Divulgação Diário do Grande ABC- Notícias e informações do Grande ABC Santo André São Bernardo São Caetano Diadema Mauá Ribeirão Pires e Rio Grande da Serra

Partido de Lula da Silva convoca para hoje manifestação de apoio em São Paulo

O ex-presidente Luíz Inácio Lula da Silva falou pela primeira vez após ter sido condenado a 9 anos e seis meses de prisão por Sérgio Moro na Lava Jato. Já na eleição municipal de 2016 o ativismo da Operação contra lideranças do PT para influenciar o resultado eleitoral foi acintoso e descarado, inclusive com a ordem abusiva de prisão de dois ex-ministros do governo Lula [uma delas foi finalmente suspensa] duas semanas antes do pleito. Para os advogados do ex-presidente, a sentença apresenta omissões, contradições e obscuridades. O juiz Moro age com indícios, não há provas e não se está aplicando a presunção da inocência”, ponderou.
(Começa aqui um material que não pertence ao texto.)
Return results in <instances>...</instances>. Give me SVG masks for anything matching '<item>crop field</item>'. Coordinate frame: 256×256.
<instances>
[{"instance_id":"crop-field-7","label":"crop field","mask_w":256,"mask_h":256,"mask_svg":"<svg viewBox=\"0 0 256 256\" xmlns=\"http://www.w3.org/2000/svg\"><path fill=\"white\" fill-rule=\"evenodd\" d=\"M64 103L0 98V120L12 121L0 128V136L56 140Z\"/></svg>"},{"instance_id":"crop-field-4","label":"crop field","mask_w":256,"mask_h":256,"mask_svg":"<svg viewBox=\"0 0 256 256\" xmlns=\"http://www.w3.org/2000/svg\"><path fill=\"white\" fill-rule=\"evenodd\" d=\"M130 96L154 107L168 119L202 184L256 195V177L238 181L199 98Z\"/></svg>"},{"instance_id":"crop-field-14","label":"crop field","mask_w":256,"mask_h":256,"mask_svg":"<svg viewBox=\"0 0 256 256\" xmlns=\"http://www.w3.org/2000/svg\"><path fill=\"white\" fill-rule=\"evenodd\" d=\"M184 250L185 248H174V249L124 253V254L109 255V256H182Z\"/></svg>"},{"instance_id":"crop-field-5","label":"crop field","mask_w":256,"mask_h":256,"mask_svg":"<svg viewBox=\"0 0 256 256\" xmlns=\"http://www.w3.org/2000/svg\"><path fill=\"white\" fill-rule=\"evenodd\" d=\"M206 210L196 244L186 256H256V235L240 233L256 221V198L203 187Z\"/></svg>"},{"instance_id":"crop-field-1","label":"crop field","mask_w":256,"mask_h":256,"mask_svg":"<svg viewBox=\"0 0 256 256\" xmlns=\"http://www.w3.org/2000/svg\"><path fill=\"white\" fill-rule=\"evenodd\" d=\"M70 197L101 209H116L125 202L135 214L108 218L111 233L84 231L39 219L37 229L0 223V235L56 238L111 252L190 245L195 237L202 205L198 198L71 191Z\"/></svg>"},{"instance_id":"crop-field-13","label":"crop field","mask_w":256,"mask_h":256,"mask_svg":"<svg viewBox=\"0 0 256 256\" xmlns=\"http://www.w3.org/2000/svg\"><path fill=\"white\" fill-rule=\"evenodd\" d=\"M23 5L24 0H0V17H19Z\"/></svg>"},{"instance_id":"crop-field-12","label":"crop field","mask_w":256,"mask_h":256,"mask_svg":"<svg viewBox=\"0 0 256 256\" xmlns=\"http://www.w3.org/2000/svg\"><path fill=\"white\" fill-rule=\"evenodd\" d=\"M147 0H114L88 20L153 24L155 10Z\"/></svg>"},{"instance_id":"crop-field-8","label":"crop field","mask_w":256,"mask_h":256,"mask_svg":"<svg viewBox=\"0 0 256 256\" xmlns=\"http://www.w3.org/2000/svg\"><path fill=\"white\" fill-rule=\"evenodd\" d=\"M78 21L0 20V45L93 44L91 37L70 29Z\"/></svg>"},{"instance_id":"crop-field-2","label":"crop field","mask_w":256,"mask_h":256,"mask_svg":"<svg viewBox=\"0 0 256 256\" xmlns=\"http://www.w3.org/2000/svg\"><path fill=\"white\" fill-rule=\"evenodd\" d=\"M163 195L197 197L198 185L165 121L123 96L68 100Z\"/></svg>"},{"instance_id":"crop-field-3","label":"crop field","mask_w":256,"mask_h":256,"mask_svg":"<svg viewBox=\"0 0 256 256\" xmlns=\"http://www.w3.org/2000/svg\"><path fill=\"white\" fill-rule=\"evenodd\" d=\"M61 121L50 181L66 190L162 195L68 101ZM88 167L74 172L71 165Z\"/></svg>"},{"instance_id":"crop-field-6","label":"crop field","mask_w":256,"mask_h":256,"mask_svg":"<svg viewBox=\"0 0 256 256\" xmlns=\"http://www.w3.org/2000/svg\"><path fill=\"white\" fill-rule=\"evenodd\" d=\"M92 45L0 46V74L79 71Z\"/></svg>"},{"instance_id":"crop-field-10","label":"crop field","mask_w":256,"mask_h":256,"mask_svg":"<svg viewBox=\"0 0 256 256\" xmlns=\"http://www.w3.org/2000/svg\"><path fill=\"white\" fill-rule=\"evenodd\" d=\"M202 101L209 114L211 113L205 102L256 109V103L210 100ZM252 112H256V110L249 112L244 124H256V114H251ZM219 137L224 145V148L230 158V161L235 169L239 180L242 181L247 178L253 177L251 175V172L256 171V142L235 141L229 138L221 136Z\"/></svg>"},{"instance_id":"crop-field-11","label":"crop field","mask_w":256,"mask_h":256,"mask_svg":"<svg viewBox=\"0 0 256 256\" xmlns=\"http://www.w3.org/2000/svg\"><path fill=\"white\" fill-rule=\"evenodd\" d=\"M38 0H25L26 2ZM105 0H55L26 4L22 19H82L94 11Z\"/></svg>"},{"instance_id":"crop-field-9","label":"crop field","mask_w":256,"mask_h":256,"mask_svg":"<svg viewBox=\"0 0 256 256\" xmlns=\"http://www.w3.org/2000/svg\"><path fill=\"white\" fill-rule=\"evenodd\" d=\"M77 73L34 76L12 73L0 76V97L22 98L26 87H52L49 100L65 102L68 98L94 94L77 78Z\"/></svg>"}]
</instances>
Desde as 10h30, manifestantes pró-Lula fizeram um ato de abraço ao ex-presidente do lado de fora da sede do partido. Lula é inocente e essa condenação fere profundamente a democracia. "Reiteramos nossa indignação diante de uma sentença não só sem prova da culpa, mas desprezando a prova da inocência", disse.
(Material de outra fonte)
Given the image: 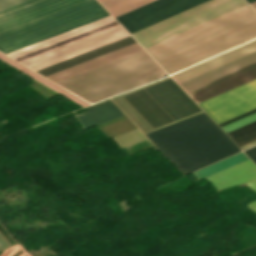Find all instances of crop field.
I'll list each match as a JSON object with an SVG mask.
<instances>
[{
    "label": "crop field",
    "mask_w": 256,
    "mask_h": 256,
    "mask_svg": "<svg viewBox=\"0 0 256 256\" xmlns=\"http://www.w3.org/2000/svg\"><path fill=\"white\" fill-rule=\"evenodd\" d=\"M127 36L109 16L7 55L37 71Z\"/></svg>",
    "instance_id": "obj_7"
},
{
    "label": "crop field",
    "mask_w": 256,
    "mask_h": 256,
    "mask_svg": "<svg viewBox=\"0 0 256 256\" xmlns=\"http://www.w3.org/2000/svg\"><path fill=\"white\" fill-rule=\"evenodd\" d=\"M256 49V40L172 76L177 82ZM256 78V50L179 82L197 102Z\"/></svg>",
    "instance_id": "obj_8"
},
{
    "label": "crop field",
    "mask_w": 256,
    "mask_h": 256,
    "mask_svg": "<svg viewBox=\"0 0 256 256\" xmlns=\"http://www.w3.org/2000/svg\"><path fill=\"white\" fill-rule=\"evenodd\" d=\"M246 160H248V158L243 153H239V154H237L235 156H232V157H230L228 159H225V160H223L221 162H218V163H216L214 165H211V166H209L207 168H204V169H202L200 171H197V172L193 173V175L195 176V178L197 180H199L201 178H205V177H207L209 175H212V174H214L216 172H219L221 170H224L226 168H229L231 166H234V165H236L238 163H241L243 161H246Z\"/></svg>",
    "instance_id": "obj_15"
},
{
    "label": "crop field",
    "mask_w": 256,
    "mask_h": 256,
    "mask_svg": "<svg viewBox=\"0 0 256 256\" xmlns=\"http://www.w3.org/2000/svg\"><path fill=\"white\" fill-rule=\"evenodd\" d=\"M250 158L256 156V146L245 151Z\"/></svg>",
    "instance_id": "obj_21"
},
{
    "label": "crop field",
    "mask_w": 256,
    "mask_h": 256,
    "mask_svg": "<svg viewBox=\"0 0 256 256\" xmlns=\"http://www.w3.org/2000/svg\"><path fill=\"white\" fill-rule=\"evenodd\" d=\"M164 75L142 50L57 83L93 103Z\"/></svg>",
    "instance_id": "obj_5"
},
{
    "label": "crop field",
    "mask_w": 256,
    "mask_h": 256,
    "mask_svg": "<svg viewBox=\"0 0 256 256\" xmlns=\"http://www.w3.org/2000/svg\"><path fill=\"white\" fill-rule=\"evenodd\" d=\"M23 1L25 0H0V10Z\"/></svg>",
    "instance_id": "obj_19"
},
{
    "label": "crop field",
    "mask_w": 256,
    "mask_h": 256,
    "mask_svg": "<svg viewBox=\"0 0 256 256\" xmlns=\"http://www.w3.org/2000/svg\"><path fill=\"white\" fill-rule=\"evenodd\" d=\"M254 112H256V109H253V110H251L249 112H246V113H244L242 115H239V116H237V117H235L233 119H230V120H228L226 122H223V123H221L219 125H220V127H222V126H224L226 124H229V123H231V122H233L235 120H238V119H240L242 117H245V116H247V115H249L251 113H254ZM227 134L238 144L239 147H242V146H244L246 144H249V143H251L253 141H256V120L251 122V123H248V124H246L244 126H241V127L237 128V129H234V130H232L230 132H227Z\"/></svg>",
    "instance_id": "obj_14"
},
{
    "label": "crop field",
    "mask_w": 256,
    "mask_h": 256,
    "mask_svg": "<svg viewBox=\"0 0 256 256\" xmlns=\"http://www.w3.org/2000/svg\"><path fill=\"white\" fill-rule=\"evenodd\" d=\"M0 58L6 62H8L9 64L13 65L14 67L20 69L21 71L27 73L28 75L34 77L35 79L41 81L42 83L48 85L49 87L55 89L56 91L62 93L63 95L69 97L70 99L76 101L77 103L85 106V105H89L88 103L84 102L83 100L77 98L76 96L72 95L71 93L65 91L64 89L58 87L57 85L51 83L50 81L44 79L43 77L39 76L38 74L32 72L31 70L25 68L24 66L18 64L17 62L11 60L10 58L6 57L5 55L0 53Z\"/></svg>",
    "instance_id": "obj_16"
},
{
    "label": "crop field",
    "mask_w": 256,
    "mask_h": 256,
    "mask_svg": "<svg viewBox=\"0 0 256 256\" xmlns=\"http://www.w3.org/2000/svg\"><path fill=\"white\" fill-rule=\"evenodd\" d=\"M251 5L256 9V1L251 3Z\"/></svg>",
    "instance_id": "obj_22"
},
{
    "label": "crop field",
    "mask_w": 256,
    "mask_h": 256,
    "mask_svg": "<svg viewBox=\"0 0 256 256\" xmlns=\"http://www.w3.org/2000/svg\"><path fill=\"white\" fill-rule=\"evenodd\" d=\"M199 105L217 124L256 108V79Z\"/></svg>",
    "instance_id": "obj_9"
},
{
    "label": "crop field",
    "mask_w": 256,
    "mask_h": 256,
    "mask_svg": "<svg viewBox=\"0 0 256 256\" xmlns=\"http://www.w3.org/2000/svg\"><path fill=\"white\" fill-rule=\"evenodd\" d=\"M151 1H153V0H129L127 2H124V3L120 4V5H117L115 7H112L110 9H108V11L114 17H116V16H118L120 14H123V13H125L127 11L132 10V9H135V8H137L139 6H142V5L146 4V3H149Z\"/></svg>",
    "instance_id": "obj_17"
},
{
    "label": "crop field",
    "mask_w": 256,
    "mask_h": 256,
    "mask_svg": "<svg viewBox=\"0 0 256 256\" xmlns=\"http://www.w3.org/2000/svg\"><path fill=\"white\" fill-rule=\"evenodd\" d=\"M10 246L8 241L3 237V235L0 233V248L3 249L5 247Z\"/></svg>",
    "instance_id": "obj_20"
},
{
    "label": "crop field",
    "mask_w": 256,
    "mask_h": 256,
    "mask_svg": "<svg viewBox=\"0 0 256 256\" xmlns=\"http://www.w3.org/2000/svg\"><path fill=\"white\" fill-rule=\"evenodd\" d=\"M146 136L183 174L240 151L204 113Z\"/></svg>",
    "instance_id": "obj_4"
},
{
    "label": "crop field",
    "mask_w": 256,
    "mask_h": 256,
    "mask_svg": "<svg viewBox=\"0 0 256 256\" xmlns=\"http://www.w3.org/2000/svg\"><path fill=\"white\" fill-rule=\"evenodd\" d=\"M139 50H142V48L137 43H135L130 46L124 47L122 49L116 50L114 52L108 53L106 55L100 56L98 58L92 59L90 61L84 62L82 64L76 65L74 67L68 68L66 70L60 71L58 73L52 74L47 77L57 82L59 80L65 79L67 77L73 76L75 74L81 73L83 71L89 70L91 68L97 67L99 65L105 64L107 62L113 61L115 59L129 55L131 53L137 52Z\"/></svg>",
    "instance_id": "obj_11"
},
{
    "label": "crop field",
    "mask_w": 256,
    "mask_h": 256,
    "mask_svg": "<svg viewBox=\"0 0 256 256\" xmlns=\"http://www.w3.org/2000/svg\"><path fill=\"white\" fill-rule=\"evenodd\" d=\"M252 160L256 163V157L252 158Z\"/></svg>",
    "instance_id": "obj_23"
},
{
    "label": "crop field",
    "mask_w": 256,
    "mask_h": 256,
    "mask_svg": "<svg viewBox=\"0 0 256 256\" xmlns=\"http://www.w3.org/2000/svg\"><path fill=\"white\" fill-rule=\"evenodd\" d=\"M106 9L122 3L127 0H98Z\"/></svg>",
    "instance_id": "obj_18"
},
{
    "label": "crop field",
    "mask_w": 256,
    "mask_h": 256,
    "mask_svg": "<svg viewBox=\"0 0 256 256\" xmlns=\"http://www.w3.org/2000/svg\"><path fill=\"white\" fill-rule=\"evenodd\" d=\"M135 43V40L131 38V36L121 39L119 41L113 42L111 44L105 45L98 49L92 50L90 52L84 53L82 55L76 56L74 58L68 59L61 63L55 64L53 66L47 67L45 69L39 70L40 74L47 76L52 73L58 72L60 70L66 69L68 67L74 66L76 64L82 63L84 61L90 60L92 58L98 57L100 55L106 54L108 52L114 51L116 49L122 48L124 46Z\"/></svg>",
    "instance_id": "obj_12"
},
{
    "label": "crop field",
    "mask_w": 256,
    "mask_h": 256,
    "mask_svg": "<svg viewBox=\"0 0 256 256\" xmlns=\"http://www.w3.org/2000/svg\"><path fill=\"white\" fill-rule=\"evenodd\" d=\"M143 88L176 121L202 113L195 103L169 77L143 86ZM142 87L122 94L130 105L154 129L175 123V121L158 105ZM121 95L112 100L144 133L153 131L145 120L128 104Z\"/></svg>",
    "instance_id": "obj_6"
},
{
    "label": "crop field",
    "mask_w": 256,
    "mask_h": 256,
    "mask_svg": "<svg viewBox=\"0 0 256 256\" xmlns=\"http://www.w3.org/2000/svg\"><path fill=\"white\" fill-rule=\"evenodd\" d=\"M249 3H251V2H253V1H255V0H247Z\"/></svg>",
    "instance_id": "obj_24"
},
{
    "label": "crop field",
    "mask_w": 256,
    "mask_h": 256,
    "mask_svg": "<svg viewBox=\"0 0 256 256\" xmlns=\"http://www.w3.org/2000/svg\"><path fill=\"white\" fill-rule=\"evenodd\" d=\"M205 1L207 0H156L116 19L132 34ZM245 5L247 3L244 0H209L132 36L146 48Z\"/></svg>",
    "instance_id": "obj_3"
},
{
    "label": "crop field",
    "mask_w": 256,
    "mask_h": 256,
    "mask_svg": "<svg viewBox=\"0 0 256 256\" xmlns=\"http://www.w3.org/2000/svg\"><path fill=\"white\" fill-rule=\"evenodd\" d=\"M94 0H28L0 11V35ZM109 16L96 2L50 17L0 36L7 54L36 42Z\"/></svg>",
    "instance_id": "obj_1"
},
{
    "label": "crop field",
    "mask_w": 256,
    "mask_h": 256,
    "mask_svg": "<svg viewBox=\"0 0 256 256\" xmlns=\"http://www.w3.org/2000/svg\"><path fill=\"white\" fill-rule=\"evenodd\" d=\"M256 37V12L249 6L146 48L172 73Z\"/></svg>",
    "instance_id": "obj_2"
},
{
    "label": "crop field",
    "mask_w": 256,
    "mask_h": 256,
    "mask_svg": "<svg viewBox=\"0 0 256 256\" xmlns=\"http://www.w3.org/2000/svg\"><path fill=\"white\" fill-rule=\"evenodd\" d=\"M207 179L218 191L252 180L246 184L256 192V166L250 160L212 175ZM248 206L249 209L256 212V200L249 203Z\"/></svg>",
    "instance_id": "obj_10"
},
{
    "label": "crop field",
    "mask_w": 256,
    "mask_h": 256,
    "mask_svg": "<svg viewBox=\"0 0 256 256\" xmlns=\"http://www.w3.org/2000/svg\"><path fill=\"white\" fill-rule=\"evenodd\" d=\"M123 116L117 107L110 101L99 106L76 114V117L84 129L104 123L106 121Z\"/></svg>",
    "instance_id": "obj_13"
}]
</instances>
A sentença de Moro é autoincriminatória e revela, por estas e por outras, que o juiz abordou o processo com convicções prévias e formou seus conceitos a partir da posição política hostil que guarda em relação a Lula.
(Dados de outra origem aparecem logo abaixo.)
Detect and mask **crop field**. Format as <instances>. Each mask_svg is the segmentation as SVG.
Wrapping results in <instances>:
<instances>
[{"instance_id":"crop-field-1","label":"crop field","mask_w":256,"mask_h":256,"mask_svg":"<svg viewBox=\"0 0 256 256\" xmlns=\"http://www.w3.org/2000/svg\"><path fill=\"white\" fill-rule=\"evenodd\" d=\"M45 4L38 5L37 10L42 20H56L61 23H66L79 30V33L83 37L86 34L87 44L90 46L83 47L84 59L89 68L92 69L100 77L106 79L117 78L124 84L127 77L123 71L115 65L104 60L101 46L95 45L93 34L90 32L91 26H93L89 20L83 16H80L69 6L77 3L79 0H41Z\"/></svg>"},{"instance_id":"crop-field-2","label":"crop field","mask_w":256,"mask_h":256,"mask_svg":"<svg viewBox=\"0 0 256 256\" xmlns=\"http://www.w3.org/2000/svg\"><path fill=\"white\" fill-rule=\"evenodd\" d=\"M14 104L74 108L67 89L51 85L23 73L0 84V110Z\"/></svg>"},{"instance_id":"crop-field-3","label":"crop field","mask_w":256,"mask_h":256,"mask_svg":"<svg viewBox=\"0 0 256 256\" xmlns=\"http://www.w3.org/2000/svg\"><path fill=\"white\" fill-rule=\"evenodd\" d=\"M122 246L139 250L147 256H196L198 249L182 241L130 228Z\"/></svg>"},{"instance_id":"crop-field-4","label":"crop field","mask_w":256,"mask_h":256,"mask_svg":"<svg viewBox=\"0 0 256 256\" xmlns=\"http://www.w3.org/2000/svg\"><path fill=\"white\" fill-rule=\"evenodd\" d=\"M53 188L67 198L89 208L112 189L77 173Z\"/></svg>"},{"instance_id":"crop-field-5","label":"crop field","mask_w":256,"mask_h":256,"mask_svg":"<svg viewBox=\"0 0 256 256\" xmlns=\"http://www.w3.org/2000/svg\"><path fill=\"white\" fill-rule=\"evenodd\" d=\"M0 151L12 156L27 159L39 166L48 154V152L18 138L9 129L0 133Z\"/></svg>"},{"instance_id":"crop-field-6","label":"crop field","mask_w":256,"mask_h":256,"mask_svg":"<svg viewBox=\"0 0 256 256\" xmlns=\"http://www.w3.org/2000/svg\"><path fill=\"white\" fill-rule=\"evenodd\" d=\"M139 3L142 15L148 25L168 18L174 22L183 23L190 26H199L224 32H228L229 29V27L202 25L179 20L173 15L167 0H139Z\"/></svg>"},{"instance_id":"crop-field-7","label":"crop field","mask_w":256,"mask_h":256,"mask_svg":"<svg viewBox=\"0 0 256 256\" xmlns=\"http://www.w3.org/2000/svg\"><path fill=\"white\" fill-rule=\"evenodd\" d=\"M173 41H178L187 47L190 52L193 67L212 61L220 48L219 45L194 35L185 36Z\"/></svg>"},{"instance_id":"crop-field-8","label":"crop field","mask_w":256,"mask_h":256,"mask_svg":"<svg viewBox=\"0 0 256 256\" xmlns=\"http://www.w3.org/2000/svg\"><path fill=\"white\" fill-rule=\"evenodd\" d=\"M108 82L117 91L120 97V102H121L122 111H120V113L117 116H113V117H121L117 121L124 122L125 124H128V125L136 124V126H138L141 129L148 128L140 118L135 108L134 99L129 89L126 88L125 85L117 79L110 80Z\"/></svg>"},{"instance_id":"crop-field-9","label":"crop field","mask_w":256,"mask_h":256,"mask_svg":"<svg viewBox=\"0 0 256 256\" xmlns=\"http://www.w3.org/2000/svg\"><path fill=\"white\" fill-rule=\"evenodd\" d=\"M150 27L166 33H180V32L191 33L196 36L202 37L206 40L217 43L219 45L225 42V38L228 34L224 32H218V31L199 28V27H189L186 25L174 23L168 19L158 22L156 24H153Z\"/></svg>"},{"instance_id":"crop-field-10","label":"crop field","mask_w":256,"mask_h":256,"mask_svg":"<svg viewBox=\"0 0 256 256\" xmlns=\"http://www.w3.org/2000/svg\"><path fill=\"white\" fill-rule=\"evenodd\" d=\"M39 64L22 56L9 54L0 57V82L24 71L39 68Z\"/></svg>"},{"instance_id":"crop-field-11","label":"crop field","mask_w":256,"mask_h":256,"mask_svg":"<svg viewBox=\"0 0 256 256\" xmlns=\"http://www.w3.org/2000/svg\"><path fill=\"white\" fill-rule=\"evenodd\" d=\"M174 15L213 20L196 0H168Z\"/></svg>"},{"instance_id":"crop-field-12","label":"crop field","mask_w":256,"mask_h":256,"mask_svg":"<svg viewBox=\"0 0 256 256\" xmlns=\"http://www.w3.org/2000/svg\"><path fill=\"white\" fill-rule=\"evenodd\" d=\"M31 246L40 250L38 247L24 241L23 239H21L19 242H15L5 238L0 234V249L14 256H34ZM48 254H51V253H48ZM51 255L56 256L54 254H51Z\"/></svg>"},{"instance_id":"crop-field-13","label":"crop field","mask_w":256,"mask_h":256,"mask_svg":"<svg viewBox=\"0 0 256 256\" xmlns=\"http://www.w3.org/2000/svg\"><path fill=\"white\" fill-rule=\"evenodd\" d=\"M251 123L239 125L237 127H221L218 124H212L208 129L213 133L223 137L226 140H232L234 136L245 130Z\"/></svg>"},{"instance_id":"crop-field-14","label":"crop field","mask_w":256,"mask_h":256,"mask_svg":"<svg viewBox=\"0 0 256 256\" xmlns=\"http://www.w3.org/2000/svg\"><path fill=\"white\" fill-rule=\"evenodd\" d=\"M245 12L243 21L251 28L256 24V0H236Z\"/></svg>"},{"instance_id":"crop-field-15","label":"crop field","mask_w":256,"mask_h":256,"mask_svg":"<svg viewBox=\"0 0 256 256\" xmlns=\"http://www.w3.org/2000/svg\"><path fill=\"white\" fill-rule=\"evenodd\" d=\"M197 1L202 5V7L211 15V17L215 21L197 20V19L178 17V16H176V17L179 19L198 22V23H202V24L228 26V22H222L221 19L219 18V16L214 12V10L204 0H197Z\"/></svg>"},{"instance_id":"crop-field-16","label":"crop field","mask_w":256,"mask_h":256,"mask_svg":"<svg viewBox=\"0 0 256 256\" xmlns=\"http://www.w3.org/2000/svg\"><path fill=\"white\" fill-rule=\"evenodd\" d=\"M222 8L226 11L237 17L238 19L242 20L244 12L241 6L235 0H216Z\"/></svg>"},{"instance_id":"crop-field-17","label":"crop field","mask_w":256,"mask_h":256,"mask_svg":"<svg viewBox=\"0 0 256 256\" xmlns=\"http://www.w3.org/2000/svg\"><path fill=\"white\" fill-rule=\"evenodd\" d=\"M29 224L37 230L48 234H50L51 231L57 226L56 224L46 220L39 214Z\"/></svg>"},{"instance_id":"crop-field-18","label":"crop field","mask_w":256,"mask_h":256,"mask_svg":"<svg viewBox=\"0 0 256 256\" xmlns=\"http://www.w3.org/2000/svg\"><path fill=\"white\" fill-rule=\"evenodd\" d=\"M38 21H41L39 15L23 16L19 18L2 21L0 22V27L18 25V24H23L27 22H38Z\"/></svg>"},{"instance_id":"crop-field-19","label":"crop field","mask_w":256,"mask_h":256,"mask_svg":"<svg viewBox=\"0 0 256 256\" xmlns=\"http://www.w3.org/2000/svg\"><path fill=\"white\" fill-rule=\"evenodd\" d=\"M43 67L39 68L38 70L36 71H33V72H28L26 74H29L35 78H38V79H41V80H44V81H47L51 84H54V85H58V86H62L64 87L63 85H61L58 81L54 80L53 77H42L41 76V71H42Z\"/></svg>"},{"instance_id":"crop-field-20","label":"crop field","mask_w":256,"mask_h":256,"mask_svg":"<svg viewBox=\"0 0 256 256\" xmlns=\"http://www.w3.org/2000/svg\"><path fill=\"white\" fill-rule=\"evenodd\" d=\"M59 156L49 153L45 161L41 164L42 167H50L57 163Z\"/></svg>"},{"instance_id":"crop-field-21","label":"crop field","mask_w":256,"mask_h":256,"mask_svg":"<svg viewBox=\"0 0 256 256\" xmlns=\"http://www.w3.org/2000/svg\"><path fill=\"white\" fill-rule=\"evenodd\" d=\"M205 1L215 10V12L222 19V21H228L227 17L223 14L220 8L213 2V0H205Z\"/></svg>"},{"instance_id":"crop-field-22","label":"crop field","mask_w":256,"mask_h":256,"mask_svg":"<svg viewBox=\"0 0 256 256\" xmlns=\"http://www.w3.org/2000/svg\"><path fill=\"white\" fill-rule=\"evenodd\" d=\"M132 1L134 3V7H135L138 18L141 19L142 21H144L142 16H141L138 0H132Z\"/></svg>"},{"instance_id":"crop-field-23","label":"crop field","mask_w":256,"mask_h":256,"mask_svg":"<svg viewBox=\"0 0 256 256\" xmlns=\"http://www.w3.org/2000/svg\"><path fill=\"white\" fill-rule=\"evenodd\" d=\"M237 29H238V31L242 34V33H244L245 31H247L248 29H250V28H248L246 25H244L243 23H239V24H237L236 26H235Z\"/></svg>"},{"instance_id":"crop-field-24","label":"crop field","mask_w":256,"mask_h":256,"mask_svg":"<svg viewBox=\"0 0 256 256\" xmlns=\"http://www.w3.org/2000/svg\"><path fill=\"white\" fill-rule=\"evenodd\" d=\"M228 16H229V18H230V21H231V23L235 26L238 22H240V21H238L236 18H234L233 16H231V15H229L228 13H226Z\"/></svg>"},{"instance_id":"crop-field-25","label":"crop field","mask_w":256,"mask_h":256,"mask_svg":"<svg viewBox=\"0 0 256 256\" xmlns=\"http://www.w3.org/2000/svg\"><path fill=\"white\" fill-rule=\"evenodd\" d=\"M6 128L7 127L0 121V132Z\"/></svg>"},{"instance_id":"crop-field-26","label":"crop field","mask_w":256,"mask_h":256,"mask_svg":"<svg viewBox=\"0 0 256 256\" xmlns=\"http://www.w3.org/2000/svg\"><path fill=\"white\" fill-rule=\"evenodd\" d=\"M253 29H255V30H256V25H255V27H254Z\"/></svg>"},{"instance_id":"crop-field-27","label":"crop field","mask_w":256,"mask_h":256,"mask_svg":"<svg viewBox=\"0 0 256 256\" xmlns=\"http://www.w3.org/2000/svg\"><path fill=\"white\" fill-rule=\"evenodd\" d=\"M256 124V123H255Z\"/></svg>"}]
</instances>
Luana Piovani usou as redes sociais para comemorar a condenação do ex-presidente Luiz Inácio Lula da Silva, nesta quarta-feira (12).

O advogado de Lula, Cristiano Zanin Martins, afirmou que sua equipe ainda estuda qual a melhor forma de recorrer da sentença, o que pode incluir um recurso diretamente ao TRF-4. Se Temer ainda está no poder é graças a Lula e Dilma, cujos desmandos políticos e comuns reduziram drasticamente a mobilização da indignação popular, hoje quase sem bandeiras e sem partidos, quase todos envolvidos, salvo raras exceções, no lamaçal da corrupção. Este é pintado como vítima de "um caso típico de lawfare", vale dizer, uma implacável perseguição política por meio do uso indevido de recursos jurídicos.

O ex-presidente sempre negou a prática de ilegalidades e alega não ser dono da propriedade investigada.

Lula foi acusado de ter recebido um apartamento triplex no Guarujá da construtora OAS em troca de sua influência para obter contratos na Petrobras, e do pagamento das custas por parte da mesma empresa do armazenamento de seus bens. Ele está me julgado politicamente. A defesa de Lula nega que o imóvel pertença ao ex-presidente. "Se eles não me condenassem, o golpe não teria sentido".